IN LOVING MEMORY OF
Adam
Mclane
February 14, 1939 – September 8, 2022
This is the story of both Adam McLane and his wife Nancy because the story of one cannot be told without telling the story of the other.
They met on a cross-country Greyhound bus in 1962. Adam was taking a break from business school at Stanford and Nancy a break from California and college. By the time they reached Manhattan where Adam grew up, they each knew they wanted to be together always.
They married the following year, Nancy at age nineteen and Adam five years older. Together for almost fifty-nine years, they had the kind of marriage we all hope for. Their early years together were spent in San Francisco and Palo Alto where Adam worked as an accountant. He then segued into the wine business at Heitz Winery and finally to Zero Population Growth, running the business operations at both.
After a country-wide search for the best place to live, they chose Helena. Together they immersed themselves in their new community, bringing energy and skills that made Helena and Montana a better place. You might remember the early effort at recycling (the Bottle Bill) or the struggle over land use (Reeders Village) or tree planting (Growing Friends) or political campaigns too numerous to recall.
They were activists and dedicated to improving the environment. Along the way they made friends with a large group of like-minded people. In those days of long ago, Nancy and Adam were a fixture in the Boogie Haven crowd where Adam earned the affectionate nickname of "Smuggler" due to his penchant for bringing caseloads of wine from California to Montana in the back of their old red Datsun.
Non-profit organizations and their management were Adam's great interest. He started out with the Northern Rockies Action Group which provided training and technical services to non-profits around the region. He then went to the Montana Environmental Information Center for thirty-six years, working until weeks before his passing. He was MEIC's unsung hero working as business manager, financial advisor, strategic planner, organizational historian, editor and sage. His humility and passion for environmental protection combined with his unmatched critical thinking and analytical skills created the foundation upon which MEIC grew and thrived. It is far easier to find people who care passionately about the environment than it is to find those who know how to balance the books and structure an organization to run efficiently. Adam was one of those rare people who had it all.

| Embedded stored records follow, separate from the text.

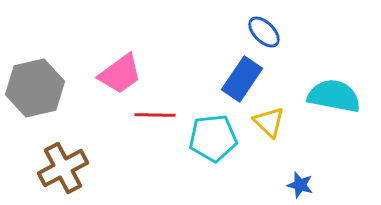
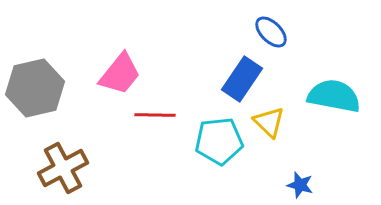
blue ellipse: moved 7 px right
pink trapezoid: rotated 15 degrees counterclockwise
cyan pentagon: moved 6 px right, 3 px down
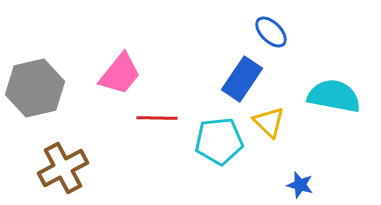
red line: moved 2 px right, 3 px down
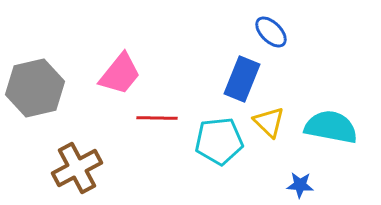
blue rectangle: rotated 12 degrees counterclockwise
cyan semicircle: moved 3 px left, 31 px down
brown cross: moved 14 px right
blue star: rotated 12 degrees counterclockwise
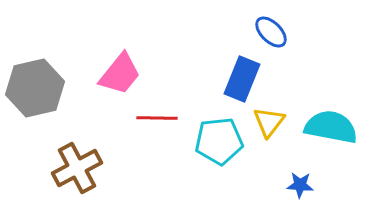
yellow triangle: rotated 24 degrees clockwise
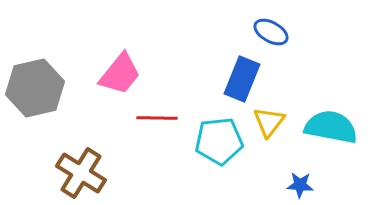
blue ellipse: rotated 16 degrees counterclockwise
brown cross: moved 4 px right, 5 px down; rotated 30 degrees counterclockwise
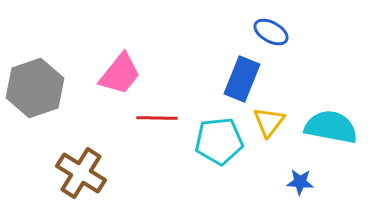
gray hexagon: rotated 6 degrees counterclockwise
blue star: moved 3 px up
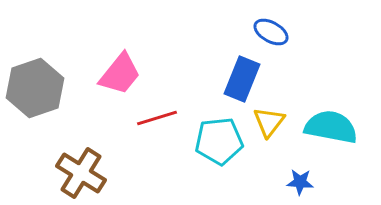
red line: rotated 18 degrees counterclockwise
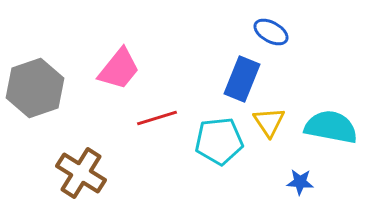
pink trapezoid: moved 1 px left, 5 px up
yellow triangle: rotated 12 degrees counterclockwise
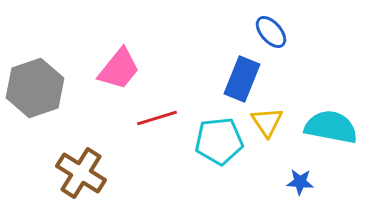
blue ellipse: rotated 20 degrees clockwise
yellow triangle: moved 2 px left
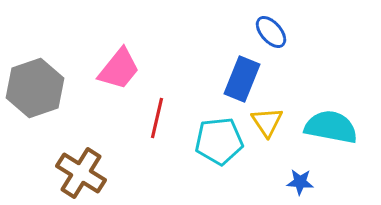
red line: rotated 60 degrees counterclockwise
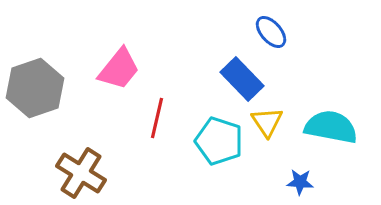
blue rectangle: rotated 66 degrees counterclockwise
cyan pentagon: rotated 24 degrees clockwise
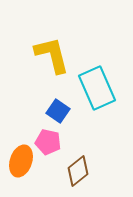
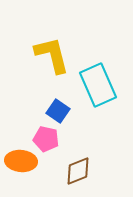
cyan rectangle: moved 1 px right, 3 px up
pink pentagon: moved 2 px left, 3 px up
orange ellipse: rotated 76 degrees clockwise
brown diamond: rotated 16 degrees clockwise
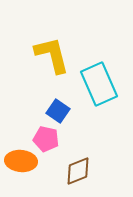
cyan rectangle: moved 1 px right, 1 px up
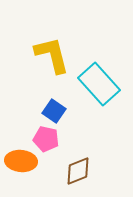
cyan rectangle: rotated 18 degrees counterclockwise
blue square: moved 4 px left
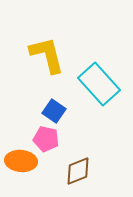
yellow L-shape: moved 5 px left
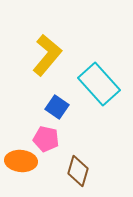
yellow L-shape: rotated 54 degrees clockwise
blue square: moved 3 px right, 4 px up
brown diamond: rotated 52 degrees counterclockwise
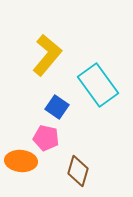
cyan rectangle: moved 1 px left, 1 px down; rotated 6 degrees clockwise
pink pentagon: moved 1 px up
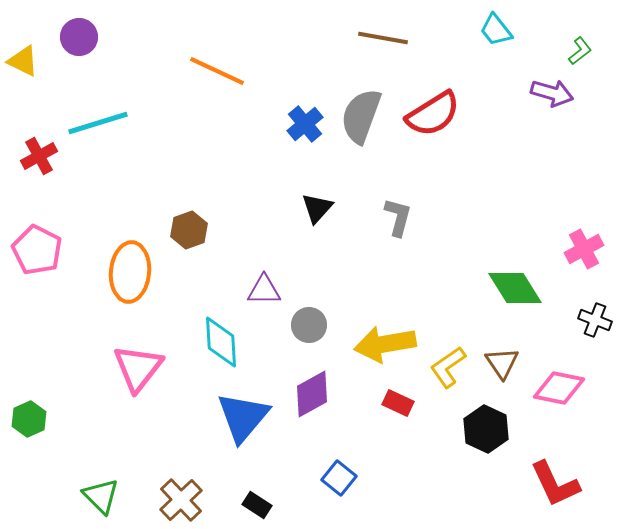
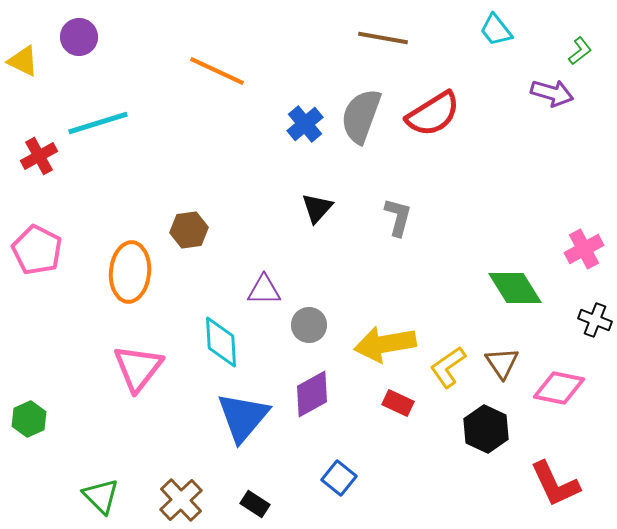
brown hexagon: rotated 12 degrees clockwise
black rectangle: moved 2 px left, 1 px up
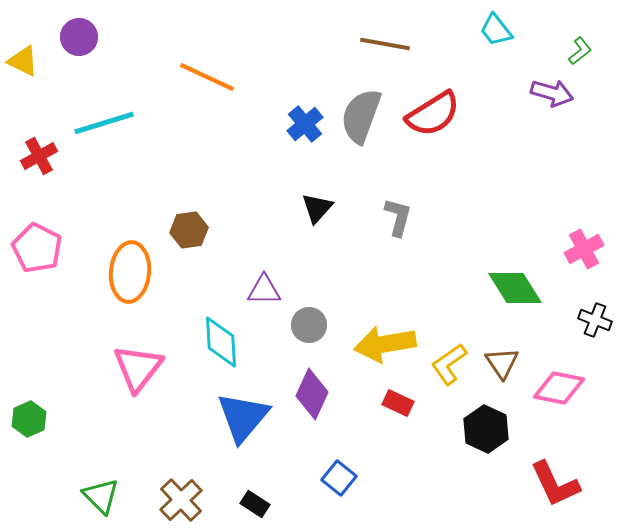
brown line: moved 2 px right, 6 px down
orange line: moved 10 px left, 6 px down
cyan line: moved 6 px right
pink pentagon: moved 2 px up
yellow L-shape: moved 1 px right, 3 px up
purple diamond: rotated 36 degrees counterclockwise
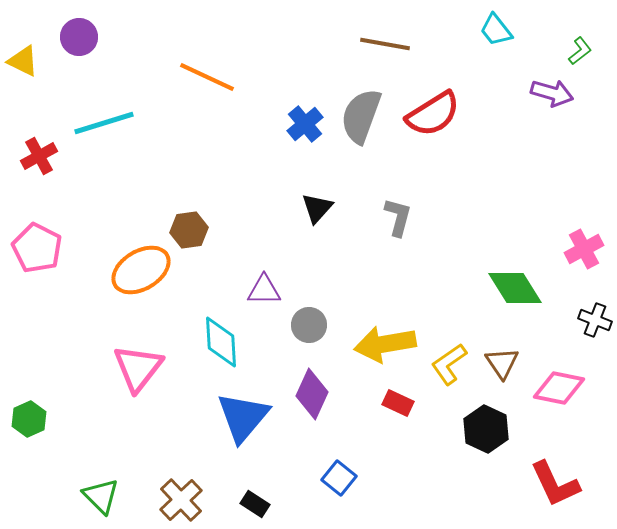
orange ellipse: moved 11 px right, 2 px up; rotated 54 degrees clockwise
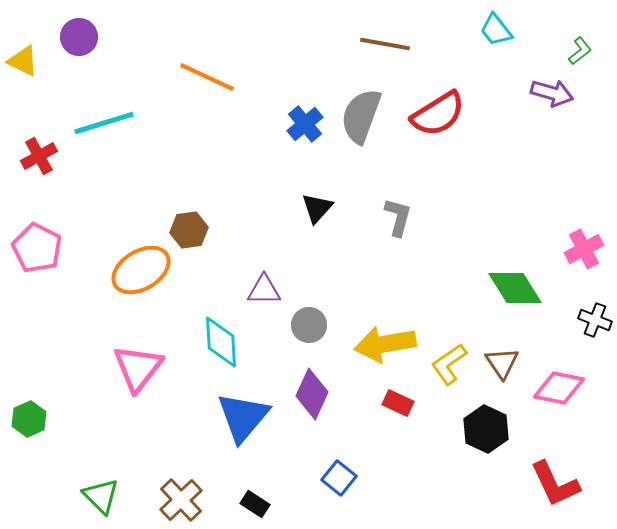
red semicircle: moved 5 px right
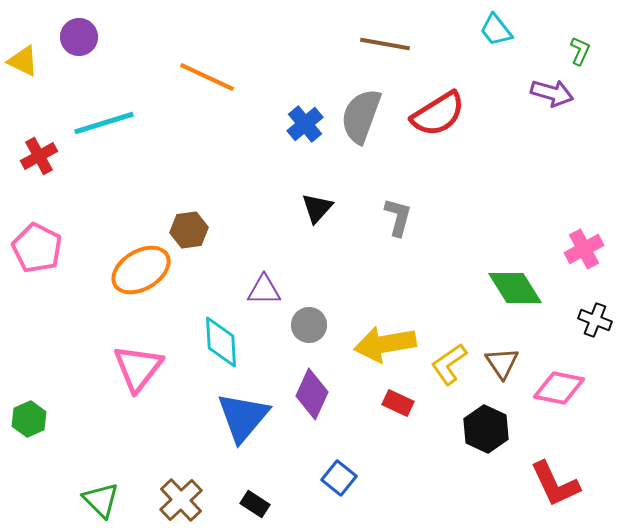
green L-shape: rotated 28 degrees counterclockwise
green triangle: moved 4 px down
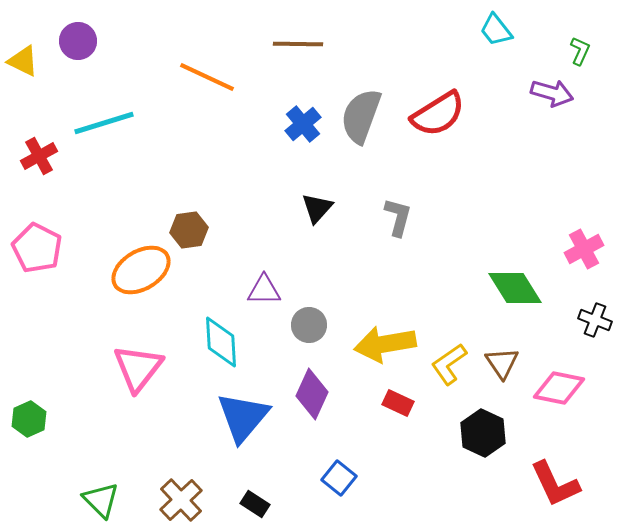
purple circle: moved 1 px left, 4 px down
brown line: moved 87 px left; rotated 9 degrees counterclockwise
blue cross: moved 2 px left
black hexagon: moved 3 px left, 4 px down
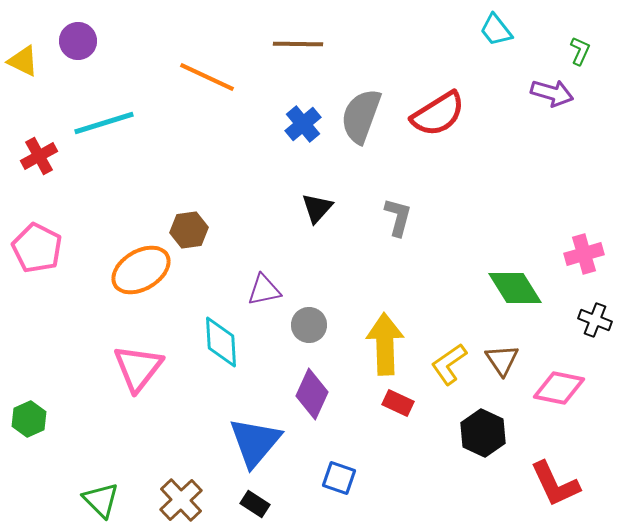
pink cross: moved 5 px down; rotated 12 degrees clockwise
purple triangle: rotated 12 degrees counterclockwise
yellow arrow: rotated 98 degrees clockwise
brown triangle: moved 3 px up
blue triangle: moved 12 px right, 25 px down
blue square: rotated 20 degrees counterclockwise
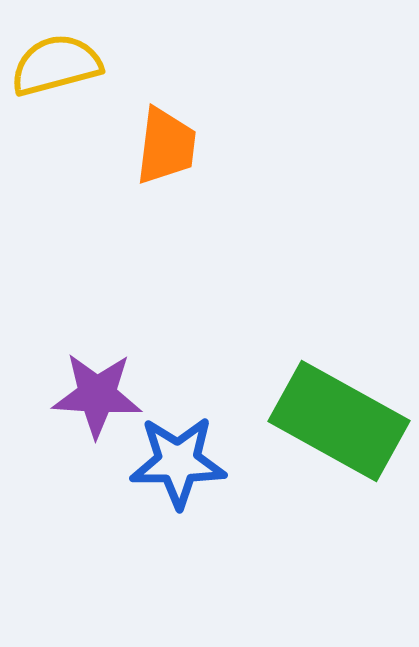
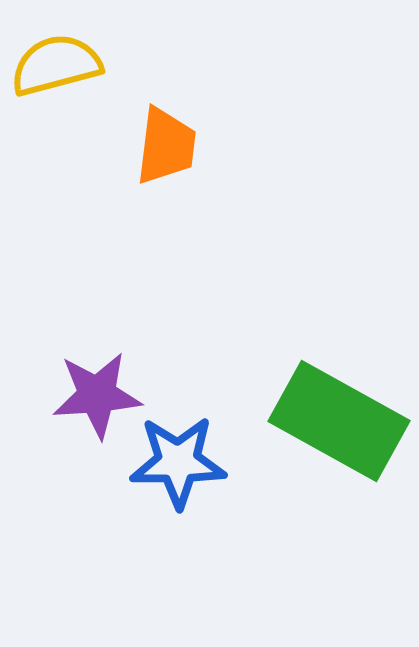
purple star: rotated 8 degrees counterclockwise
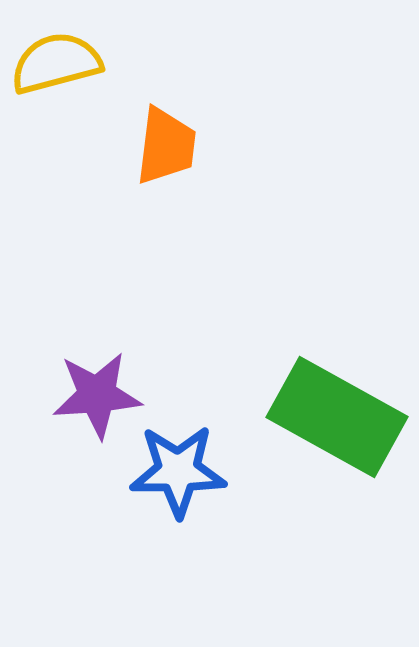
yellow semicircle: moved 2 px up
green rectangle: moved 2 px left, 4 px up
blue star: moved 9 px down
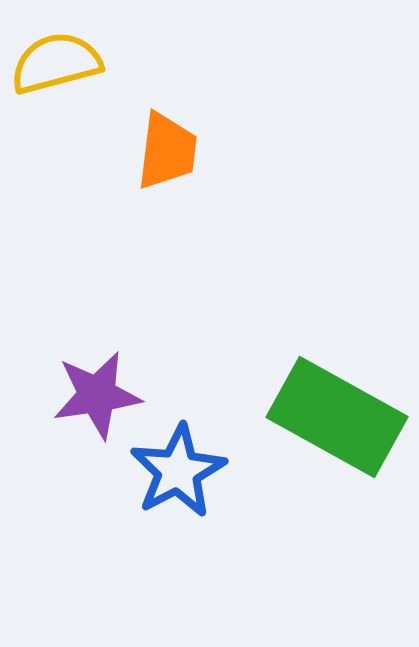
orange trapezoid: moved 1 px right, 5 px down
purple star: rotated 4 degrees counterclockwise
blue star: rotated 28 degrees counterclockwise
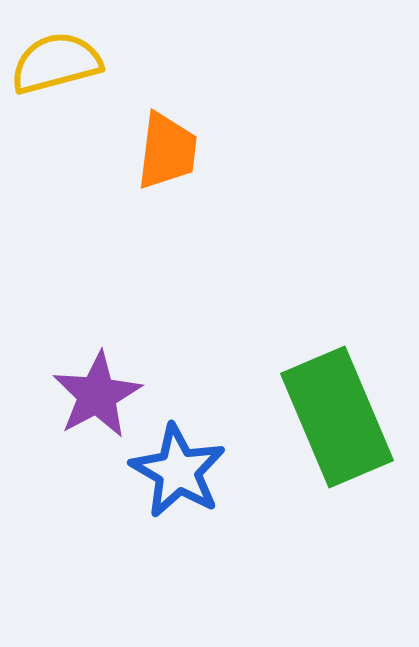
purple star: rotated 20 degrees counterclockwise
green rectangle: rotated 38 degrees clockwise
blue star: rotated 14 degrees counterclockwise
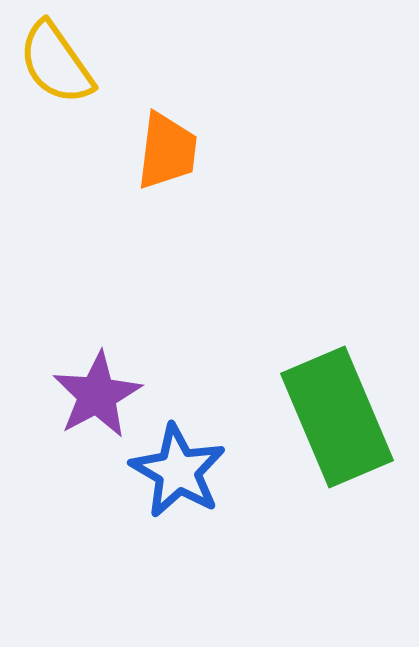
yellow semicircle: rotated 110 degrees counterclockwise
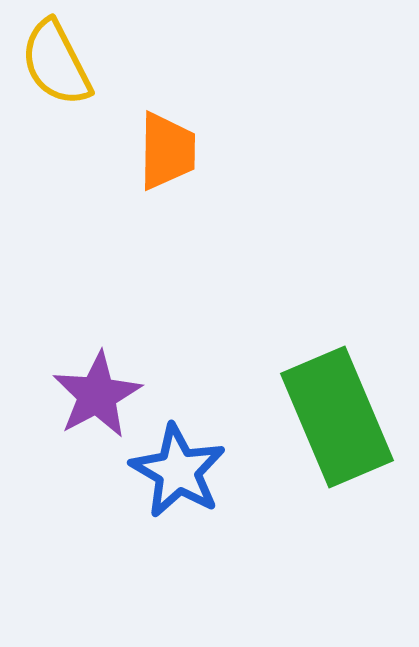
yellow semicircle: rotated 8 degrees clockwise
orange trapezoid: rotated 6 degrees counterclockwise
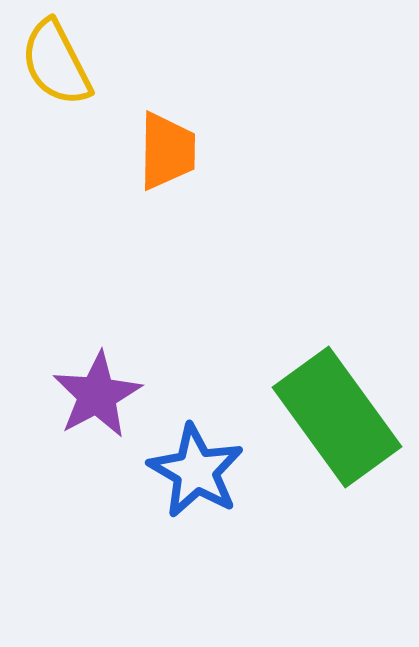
green rectangle: rotated 13 degrees counterclockwise
blue star: moved 18 px right
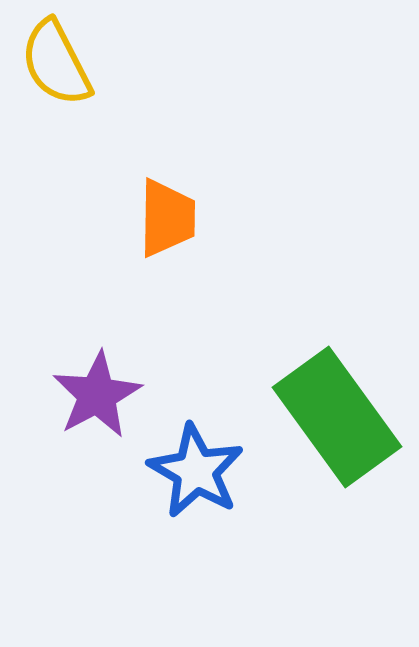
orange trapezoid: moved 67 px down
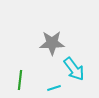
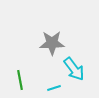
green line: rotated 18 degrees counterclockwise
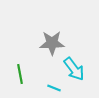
green line: moved 6 px up
cyan line: rotated 40 degrees clockwise
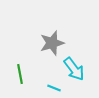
gray star: rotated 15 degrees counterclockwise
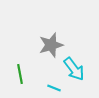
gray star: moved 1 px left, 2 px down
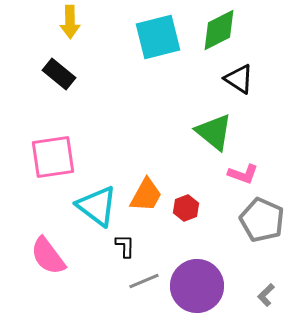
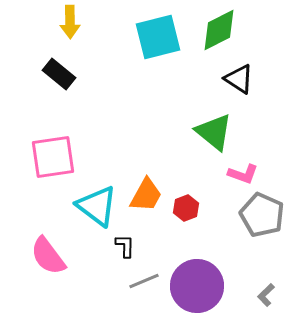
gray pentagon: moved 5 px up
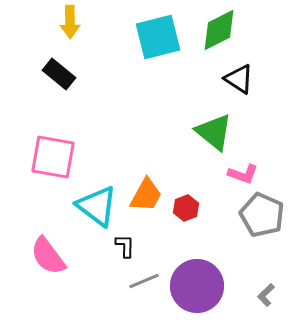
pink square: rotated 18 degrees clockwise
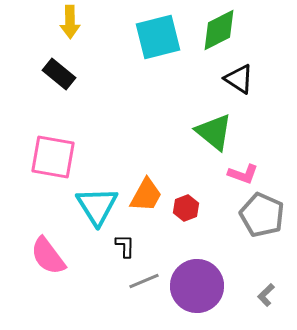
cyan triangle: rotated 21 degrees clockwise
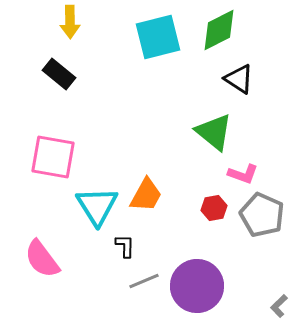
red hexagon: moved 28 px right; rotated 10 degrees clockwise
pink semicircle: moved 6 px left, 3 px down
gray L-shape: moved 13 px right, 11 px down
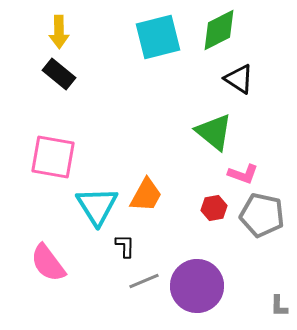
yellow arrow: moved 11 px left, 10 px down
gray pentagon: rotated 12 degrees counterclockwise
pink semicircle: moved 6 px right, 4 px down
gray L-shape: rotated 45 degrees counterclockwise
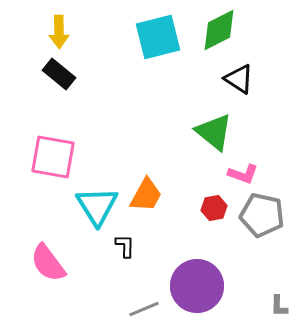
gray line: moved 28 px down
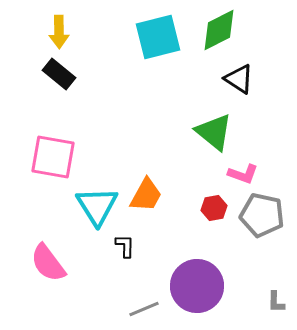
gray L-shape: moved 3 px left, 4 px up
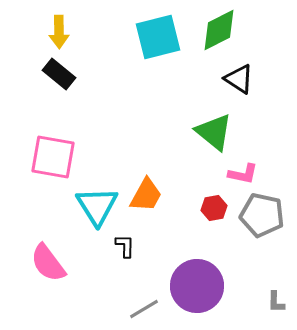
pink L-shape: rotated 8 degrees counterclockwise
gray line: rotated 8 degrees counterclockwise
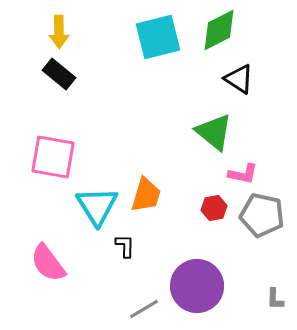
orange trapezoid: rotated 12 degrees counterclockwise
gray L-shape: moved 1 px left, 3 px up
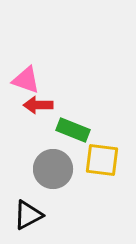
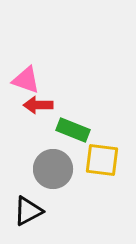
black triangle: moved 4 px up
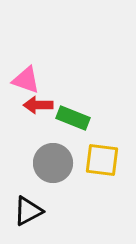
green rectangle: moved 12 px up
gray circle: moved 6 px up
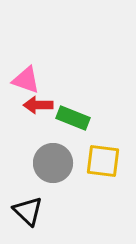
yellow square: moved 1 px right, 1 px down
black triangle: rotated 48 degrees counterclockwise
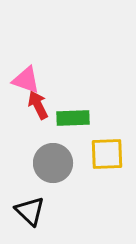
red arrow: rotated 64 degrees clockwise
green rectangle: rotated 24 degrees counterclockwise
yellow square: moved 4 px right, 7 px up; rotated 9 degrees counterclockwise
black triangle: moved 2 px right
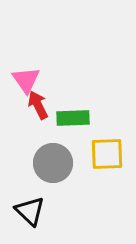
pink triangle: rotated 36 degrees clockwise
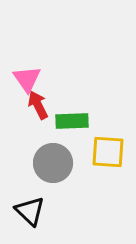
pink triangle: moved 1 px right, 1 px up
green rectangle: moved 1 px left, 3 px down
yellow square: moved 1 px right, 2 px up; rotated 6 degrees clockwise
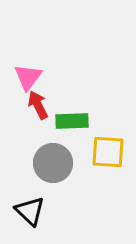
pink triangle: moved 1 px right, 2 px up; rotated 12 degrees clockwise
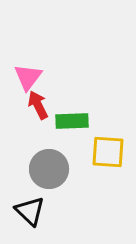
gray circle: moved 4 px left, 6 px down
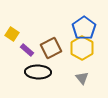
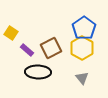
yellow square: moved 1 px left, 1 px up
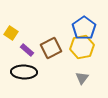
yellow hexagon: moved 1 px up; rotated 20 degrees clockwise
black ellipse: moved 14 px left
gray triangle: rotated 16 degrees clockwise
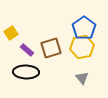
yellow square: rotated 24 degrees clockwise
brown square: rotated 10 degrees clockwise
black ellipse: moved 2 px right
gray triangle: rotated 16 degrees counterclockwise
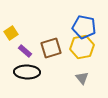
blue pentagon: moved 1 px up; rotated 25 degrees counterclockwise
purple rectangle: moved 2 px left, 1 px down
black ellipse: moved 1 px right
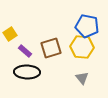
blue pentagon: moved 3 px right, 1 px up
yellow square: moved 1 px left, 1 px down
yellow hexagon: rotated 15 degrees clockwise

Adam was a gentle person with a steely sense of right and wrong. He was not one for flashy show. His humor was dry, as was his taste in wine. But there was another side to him that some of us were lucky enough to know – the affectionate, the poetic, the sentimental.
In addition to Nancy, he leaves behind friends and coworkers at MEIC and two sisters, Vicky and Jeannie. Adam was adored by and so supportive of his second Helena family of sister-in-law Betsie Walton and her daughters Kymberly and Emily. But he will be missed most especially by his wife Nancy to whom he was devoted.
The family is so grateful to all those who stood by Adam in the last months and will stand by Nancy in the months to come. A special thank you to the attentive and compassionate Dr. Jessica Bailey.
He will be forever remembered and held in awe by all who had the privilege of knowing him. Think of him when you pass a tree in town or a forest. He likely had something to do with sustaining both. If you wish, donations to MEIC, Prickly Pear Land Trust or NAMI would be appropriate.